TASK INSTRUCTIONS: Give the records below again in full, exactly as written, but without any images.

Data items
========================================================================

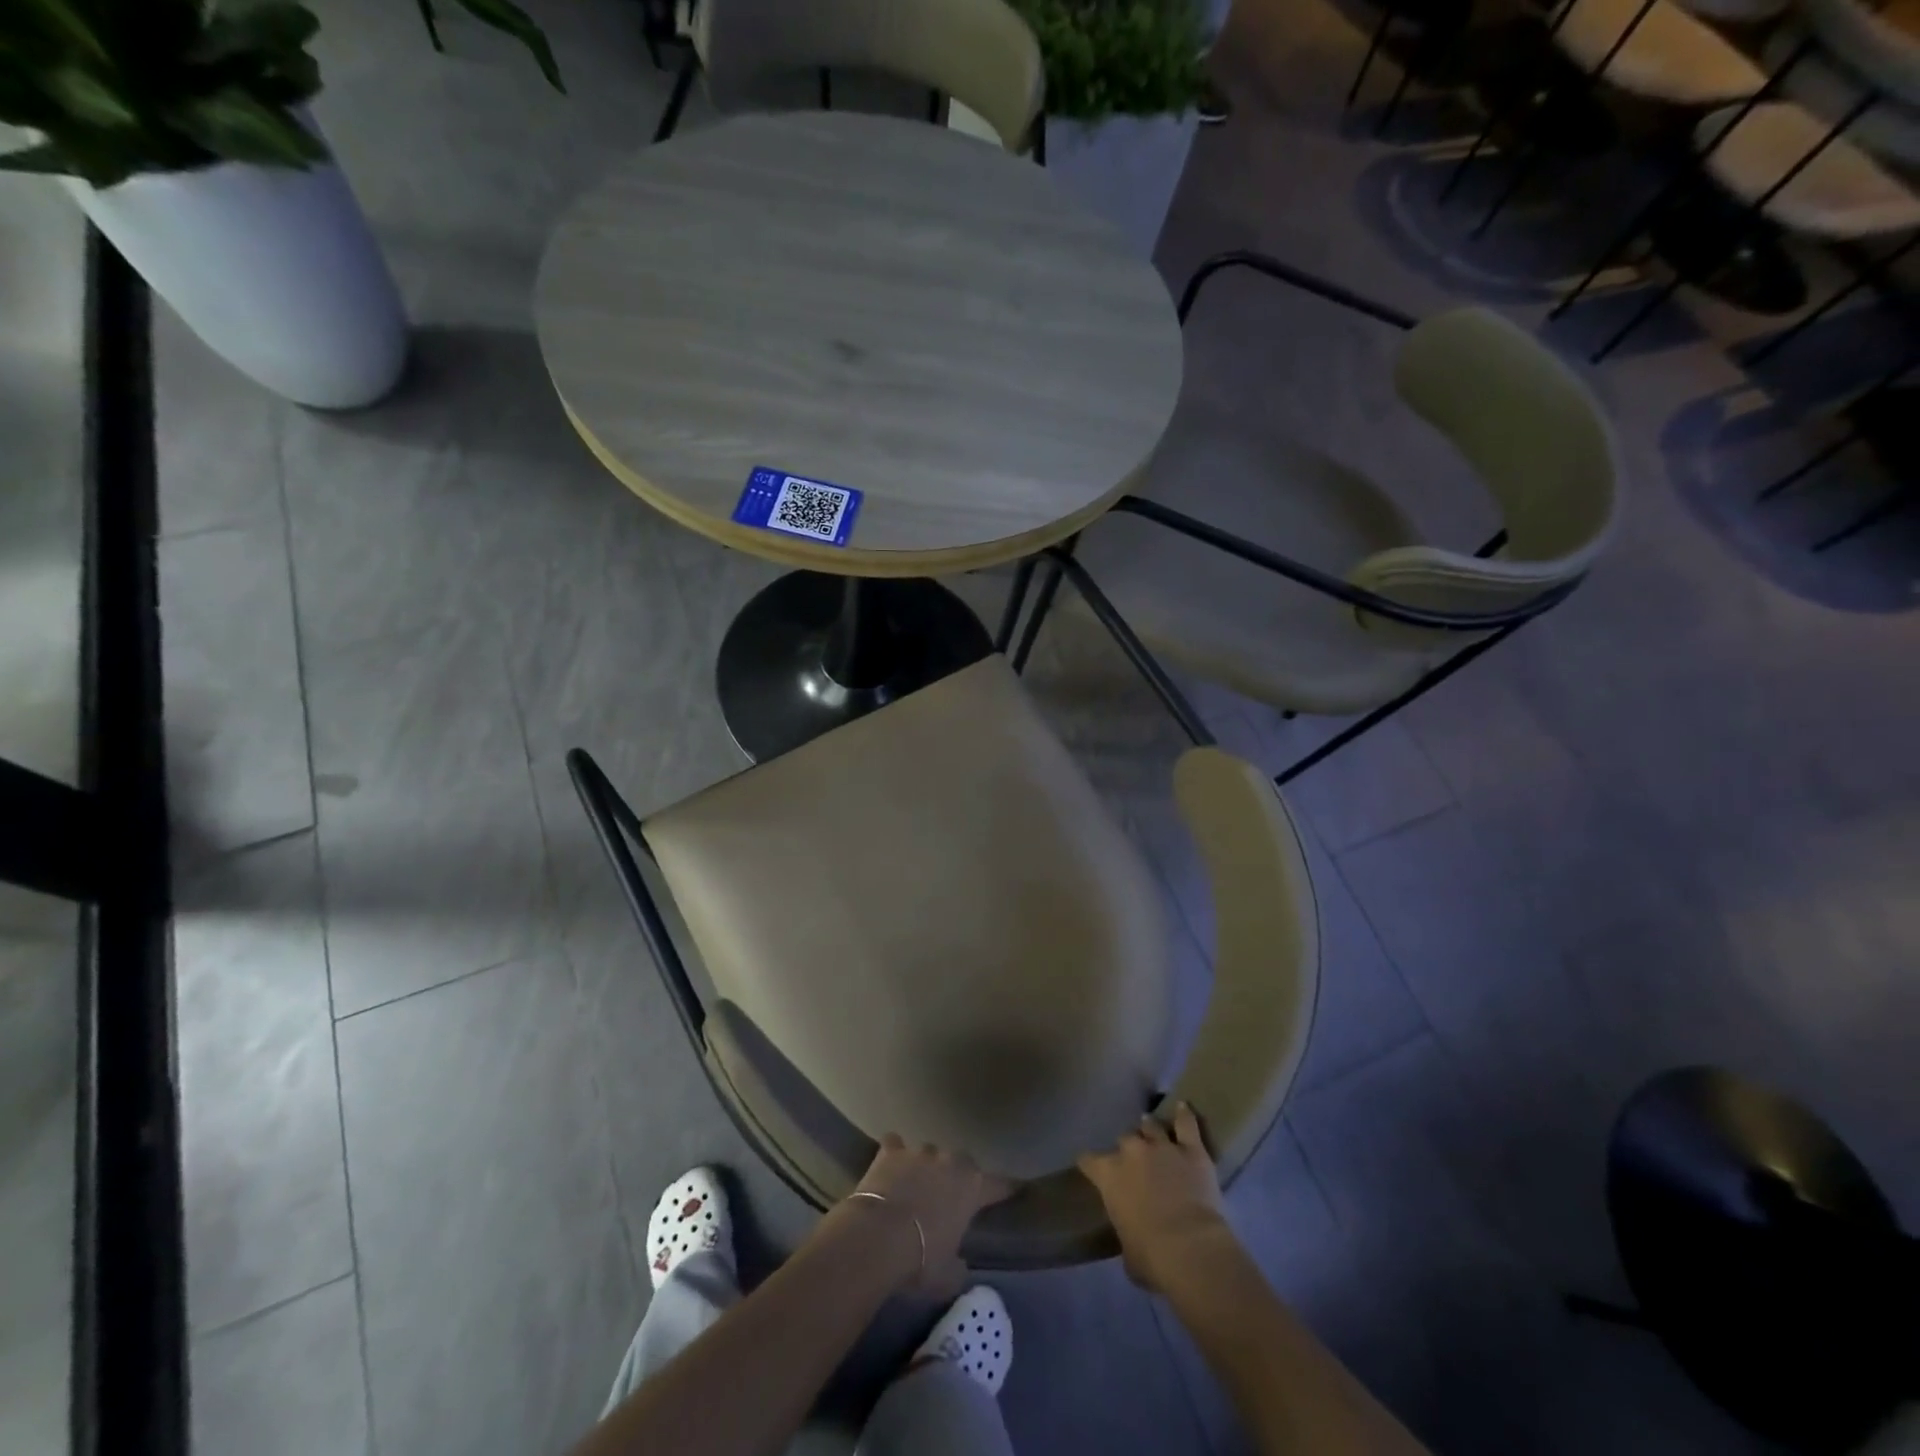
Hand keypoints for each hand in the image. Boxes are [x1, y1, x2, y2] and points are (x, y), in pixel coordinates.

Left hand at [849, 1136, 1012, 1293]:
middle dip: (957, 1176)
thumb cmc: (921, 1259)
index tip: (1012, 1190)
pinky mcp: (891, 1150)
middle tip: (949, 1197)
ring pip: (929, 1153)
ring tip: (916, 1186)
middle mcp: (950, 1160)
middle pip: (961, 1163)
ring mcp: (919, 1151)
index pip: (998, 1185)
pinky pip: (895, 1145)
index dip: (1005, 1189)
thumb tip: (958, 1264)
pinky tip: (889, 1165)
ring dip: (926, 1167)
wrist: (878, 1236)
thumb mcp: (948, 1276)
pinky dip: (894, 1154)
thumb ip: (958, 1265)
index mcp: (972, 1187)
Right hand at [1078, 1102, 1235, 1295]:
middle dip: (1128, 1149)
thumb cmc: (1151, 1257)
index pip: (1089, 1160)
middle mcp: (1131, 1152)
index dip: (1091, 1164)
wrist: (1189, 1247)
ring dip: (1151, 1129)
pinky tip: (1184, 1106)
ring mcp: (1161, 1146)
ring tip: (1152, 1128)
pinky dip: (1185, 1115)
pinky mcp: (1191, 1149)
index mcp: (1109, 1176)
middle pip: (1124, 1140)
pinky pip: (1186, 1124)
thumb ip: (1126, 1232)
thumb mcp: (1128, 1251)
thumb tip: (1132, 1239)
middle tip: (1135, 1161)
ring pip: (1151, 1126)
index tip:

========================================================================

RESULT FOR THIS EXERCISE:
Hand keypoints for each hand in the image. Boxes are [x1, y1, x2, y2] and points are (x, y), in pixel coordinates.

Left hand at [849, 1136, 1012, 1293]:
middle dip: (957, 1176)
thumb cmc: (921, 1259)
index tip: (1012, 1190)
pinky mcp: (891, 1150)
middle tip: (949, 1197)
ring pip: (929, 1153)
ring tip: (916, 1186)
middle mcp: (950, 1160)
middle pip: (961, 1163)
ring mcp: (919, 1151)
index pip: (998, 1185)
pinky pip: (895, 1145)
index dip: (1005, 1189)
thumb tip: (958, 1264)
pinky tip: (889, 1165)
ring dip: (926, 1167)
wrist: (878, 1236)
thumb mcp: (948, 1276)
pinky dip: (894, 1154)
thumb ip: (958, 1265)
index mcp: (972, 1187)
Right hand at [1078, 1102, 1235, 1295]:
middle dip: (1128, 1149)
thumb cmc: (1151, 1257)
index pip: (1089, 1160)
middle mcp: (1131, 1152)
index dip: (1091, 1164)
wrist: (1189, 1247)
ring dip: (1151, 1129)
pinky tip: (1184, 1106)
ring mcp: (1161, 1146)
ring tip: (1152, 1128)
pinky dip: (1185, 1115)
pinky mcp: (1191, 1149)
index mcp: (1109, 1176)
middle pip: (1124, 1140)
pinky pip: (1186, 1124)
thumb ip: (1126, 1232)
thumb mcp: (1128, 1251)
thumb tip: (1132, 1239)
middle tip: (1135, 1161)
ring pip: (1151, 1126)
index tip:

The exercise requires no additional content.